3 Things You Miss When Travelling Long Term


I miss spinach. And sarcasm. And BOY, do I miss my Spanish capabilities circa Senior year of high school.

When travelling long-term, you really end up adjusting your habits and settling into a very different way of daily life than you may have been used to otherwise. Choosing to go on a long-term trip was not something I jumped at suddenly, yet the further and longer I go away from my comfort zone, the more I realize how unpredictable long-term travel can be to prepare for. And I am not talking only about material things (although I fantasize about a night’s sleep on my parents’ plush, cool, puppy-cuddled couch), but adjusting to being in a new place, or moving through may new places, comes with a lot of adjustment and changes in habit. My preparation for this trip came with as much mental effort as it did physical. I have (so far) come up with my top list of things to be missed while travelling.

  1. SpinachNo, I am not saying that when you travel away from home you will automatically start craving leafy greens. However, travelling away from home and into a new place, culture, or region comes with new foods and changes in agriculture. Because of this, your diet will change based on what is available. Sure, that time you went to Singapore and absolutely LOVED the Rojak will forever be ingrained in your mental travel diary, but venturing somewhere that may require you to live off of beans and rice for months is going to change your digestive tract a bit. I am from California, and I realize how spoiled we are to have anything we crave at our fingertips. Especially fresh fruits and vegetables. So when I have been in Central America for a few months and the best thing I can find to satisfy my fruit and veggie cravings is a tomato, you enjoy it with great thanks. (I am being dramatic, we have great pineapple and papaya too).
  2. My Yoga Mat
    I realize not everyone does yoga. For me, I am having a really difficult time keeping up my practice without my mat. For anyone else, I simply mean to say that keeping up with any regular physical activity can be a challenge. While travelling, you want to enjoy every moment you have in a new culture, seeing new places and meeting new people. Keeping up with your workout regimen may not stay as a priority.
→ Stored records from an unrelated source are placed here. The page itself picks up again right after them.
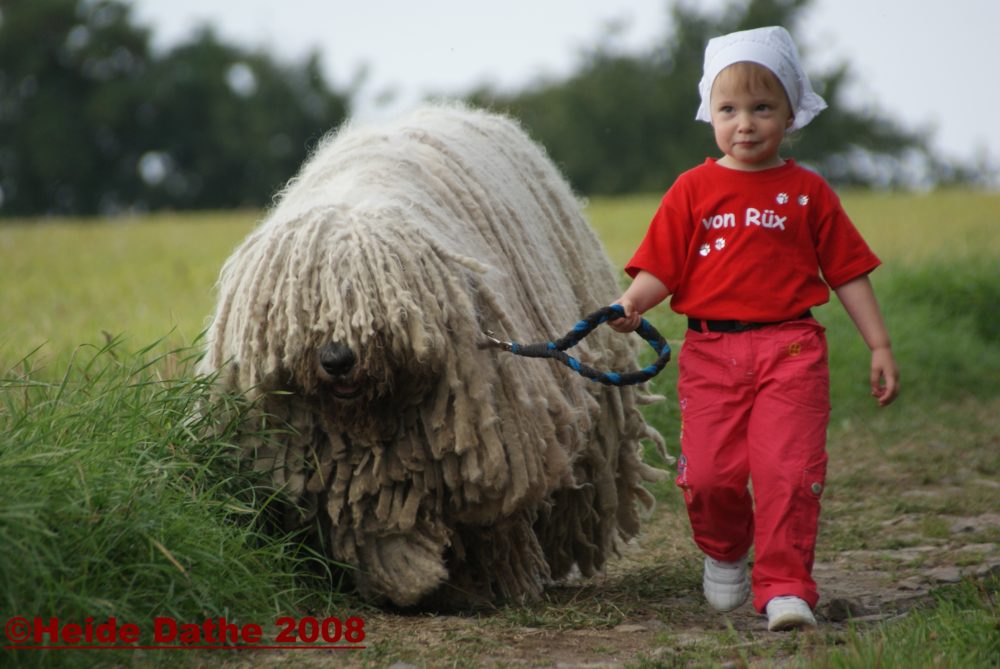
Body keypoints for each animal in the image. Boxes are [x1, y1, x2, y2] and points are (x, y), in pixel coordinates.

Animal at [197, 103, 664, 604]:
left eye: (377, 303)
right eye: (303, 306)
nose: (338, 360)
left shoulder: (494, 440)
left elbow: (491, 514)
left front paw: (484, 579)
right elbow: (371, 519)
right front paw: (407, 573)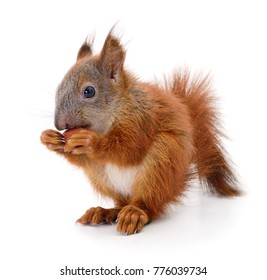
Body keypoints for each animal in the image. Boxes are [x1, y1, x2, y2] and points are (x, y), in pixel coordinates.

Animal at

But, keeping up with that hobby or workout can be important for keeping you sane and comfortable. With everything else around you changing, keeping something as a constant can really help with adjustment as you move from place to place. Whether it is reading a good book, or simply finding a place to go for a short jog once in a while, keeping up with something that was a regular activity for you before you left home will help with adjusting to your new surroundings.
  3. Sarcasm and Hugs
    Leaving the comforts of a job you love, friends you adore, and a close and supportive family is something that many people may take for granted until they are not close at hand. When you travel to another country, especially one that primarily speak a language that is not your native language, communication can sometimes be a bit difficult. Not just “where is the store” difficult, but finding the deeper connections with people as you make new friends. For me, this means my sense of humor needs to be thought out before I just blurt out strange anecdotes or fire off sarcasm as I am used to (I am having such a hard time!). Mainly, this is because when translating things to another language, humor is not always relayed the same way. This also has to do with being more intentional with communication as you make new friends. When you fall into comforts of old friends and close family, you may not always remember that words you use can be received in a way that was not meant to be. Using this time away from my comforts and loved ones forces me to be more intentional with my communication. My closest friends are no longer close to me geographically, so I need to reach out and contact them on purpose, instead of just expecting to bump into them when I always do. With new friends I am making, I get to be more clear with my communication in the sense that I say what I am feeling in a very child-like way (I am very much like a child in my communications in Spanish as it is: No me gusta. ¿Puedo jugar? Tengo hambre.) This is something adults could use more. Clear and intentional communication goes a long way. My clear and intentional communication today: I miss you mom. I am having a great time still, but would love a hug because who knew I was such a touchy person? Hugging acquaintances is not a big thing here.


So you are a little uncomfortable. Big deal. Nothing will replace this time, these experiences, and this growth. 🙂

What do you find you miss the most when you are away from home?